___ Passage shown
Utilizing the single exponential decay model as a foundation, researchers have considered various factors such as longitudinal ventilation and centralized smoke extraction, proposing new temperature decay prediction models [5,26,27], as follows.

$${\displaystyle \frac{\Delta T_x}{\Delta T_{\max }}}=A{e}^{-k\left(x-x_0\right)/H}+B$$

(8)

where A and B are empirical coefficients.

Furthermore, scholars such as Ingason and Li [28], Huang et al. [29], and Gong et al. [30] have demonstrated through various research methods—including full-scale experiments, scaled experiments, and theoretical derivations based on thermal balance equations—that temperature decay in tunnels can be described in a double-exponential form.

$${\displaystyle \frac{\Delta T_x}{\Delta T_{\max }}}=C{e}^{-k_1\left(x-x_0\right)/H}+D{e}^{-k_2\left(x-x_0\right)/H}$$

(9)

where C and D are empirical coefficients, and k₁ and k₂ are decay coefficients.

In summary, the smoke temperature distribution in tunnels could be described using three types of exponential functions. The influence of factors like ventilation mode, tunnel gradient, and bifurcation structure manifests in the variations in the coefficients within these models.

Underground interconnected tunnels feature multiple branches and variable traffic flow, which necessitate coordinated ventilation across various segments to manage smoke effectively. Prior studies have predominantly concentrated on ventilation in single-tube tunnels, with scant attention paid to smoke spread characteristics under coordinated ventilation in interconnected systems. This study accounted for real fire scenarios by establishing four different fire source positions. The temperature distribution and smoke spread characteristics within the tunnel under cooperative ventilation are investigated. The variation patterns of smoke dispersion with ventilation at different fire locations is clarified. The findings provide valuable insights for smoke control in underground interconnected tunnels, guiding optimized ventilation design and emergency response strategies.
______
___ Data supplied
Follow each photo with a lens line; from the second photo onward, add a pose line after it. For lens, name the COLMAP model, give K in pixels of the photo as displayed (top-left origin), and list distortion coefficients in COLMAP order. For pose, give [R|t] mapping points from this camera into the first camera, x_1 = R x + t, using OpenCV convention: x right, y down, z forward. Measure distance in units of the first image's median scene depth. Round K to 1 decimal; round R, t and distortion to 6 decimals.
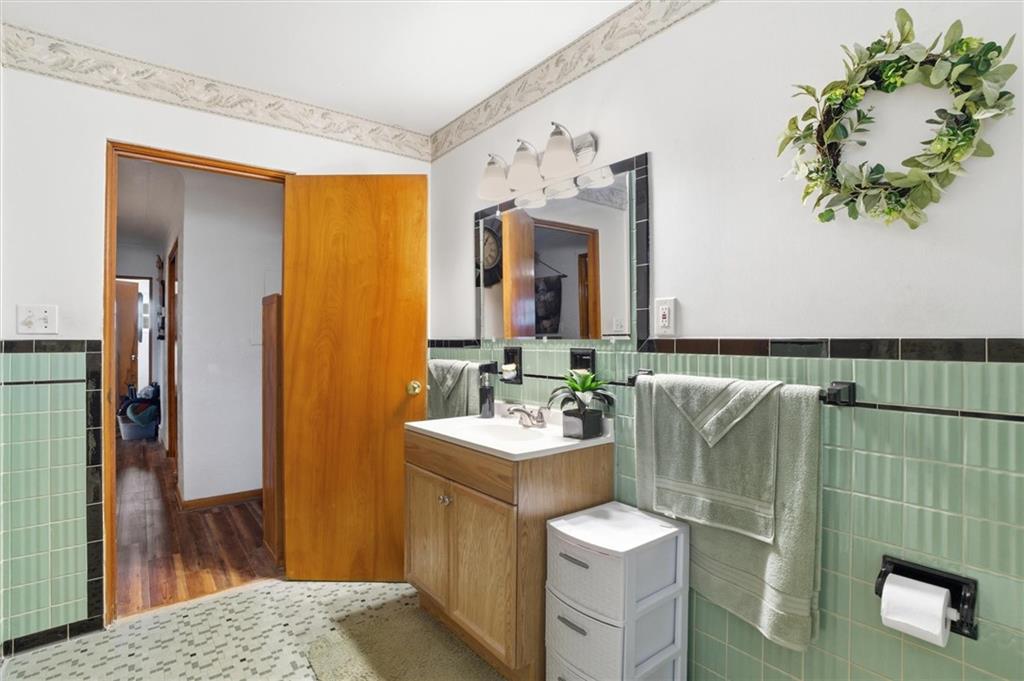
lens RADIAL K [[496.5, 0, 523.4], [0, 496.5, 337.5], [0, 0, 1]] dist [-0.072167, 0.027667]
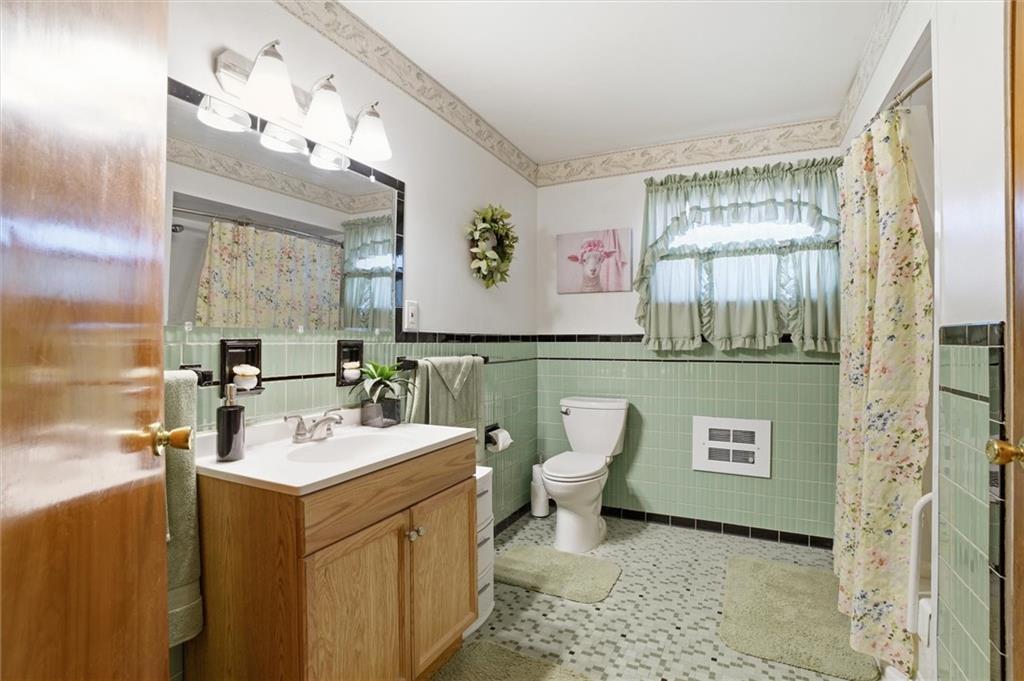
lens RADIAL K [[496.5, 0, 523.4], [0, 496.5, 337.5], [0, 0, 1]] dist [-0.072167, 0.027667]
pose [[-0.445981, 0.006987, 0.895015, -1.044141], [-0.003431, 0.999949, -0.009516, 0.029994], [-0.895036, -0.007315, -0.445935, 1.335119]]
______
___ Data supplied
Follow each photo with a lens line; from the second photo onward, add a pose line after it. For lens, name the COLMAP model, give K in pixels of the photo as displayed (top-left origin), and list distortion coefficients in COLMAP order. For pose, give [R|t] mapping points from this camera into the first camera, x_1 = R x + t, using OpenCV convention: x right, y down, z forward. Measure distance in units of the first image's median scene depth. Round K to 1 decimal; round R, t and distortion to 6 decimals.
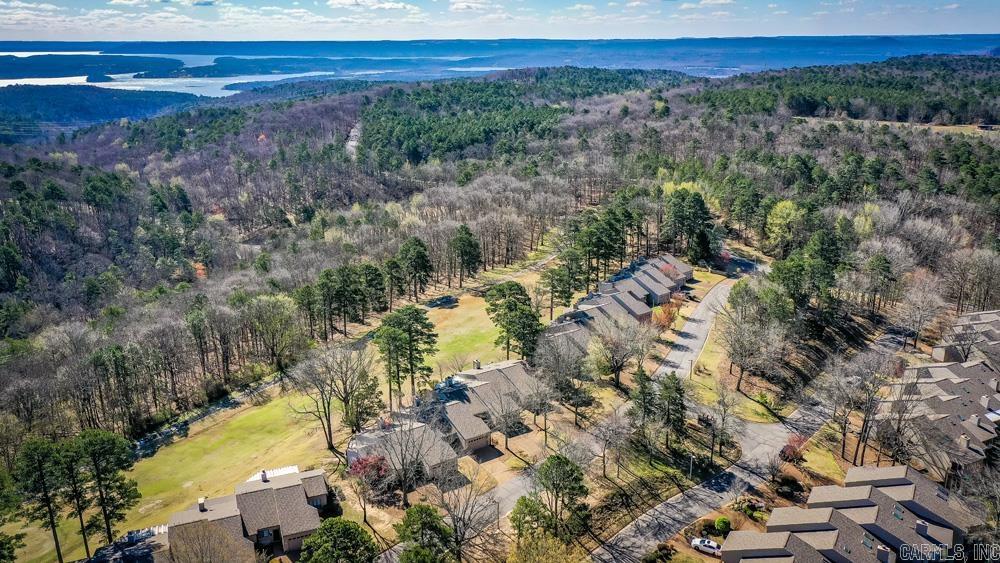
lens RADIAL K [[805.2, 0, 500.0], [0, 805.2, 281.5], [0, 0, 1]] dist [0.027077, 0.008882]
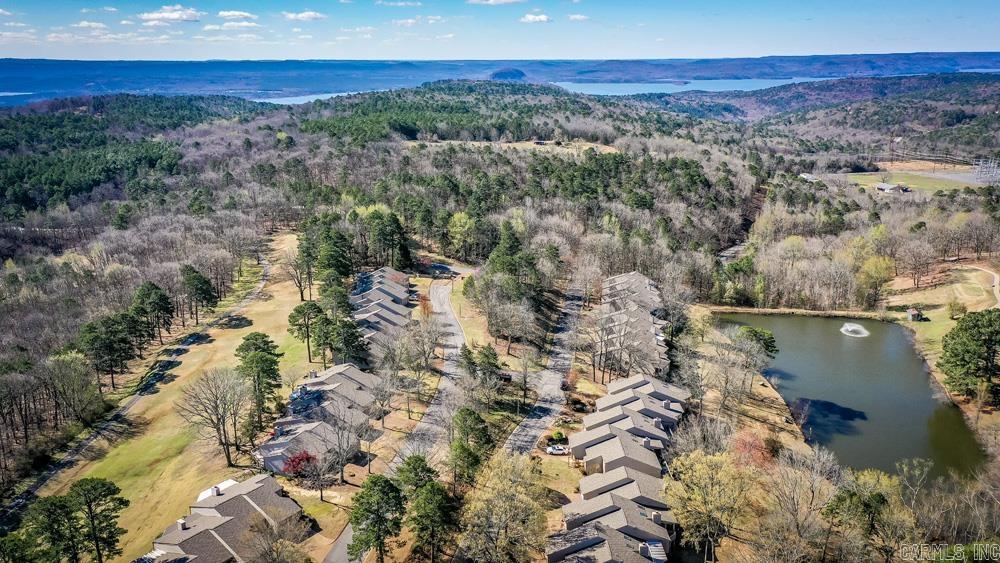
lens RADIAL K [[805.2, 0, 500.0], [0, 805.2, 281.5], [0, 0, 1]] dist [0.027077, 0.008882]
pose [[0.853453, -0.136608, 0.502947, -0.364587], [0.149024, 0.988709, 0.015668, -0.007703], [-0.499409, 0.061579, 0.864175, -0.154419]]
______
What is being asked: From the passage on tunnel smoke temperature decay, write out the part starting with "where A and" and going on through "are decay coefficients.", word for word.

Task output:
where A and B are empirical coefficients.

Furthermore, scholars such as Ingason and Li [28], Huang et al. [29], and Gong et al. [30] have demonstrated through various research methods—including full-scale experiments, scaled experiments, and theoretical derivations based on thermal balance equations—that temperature decay in tunnels can be described in a double-exponential form.

$${\displaystyle \frac{\Delta T_x}{\Delta T_{\max }}}=C{e}^{-k_1\left(x-x_0\right)/H}+D{e}^{-k_2\left(x-x_0\right)/H}$$

(9)

where C and D are empirical coefficients, and k₁ and k₂ are decay coefficients.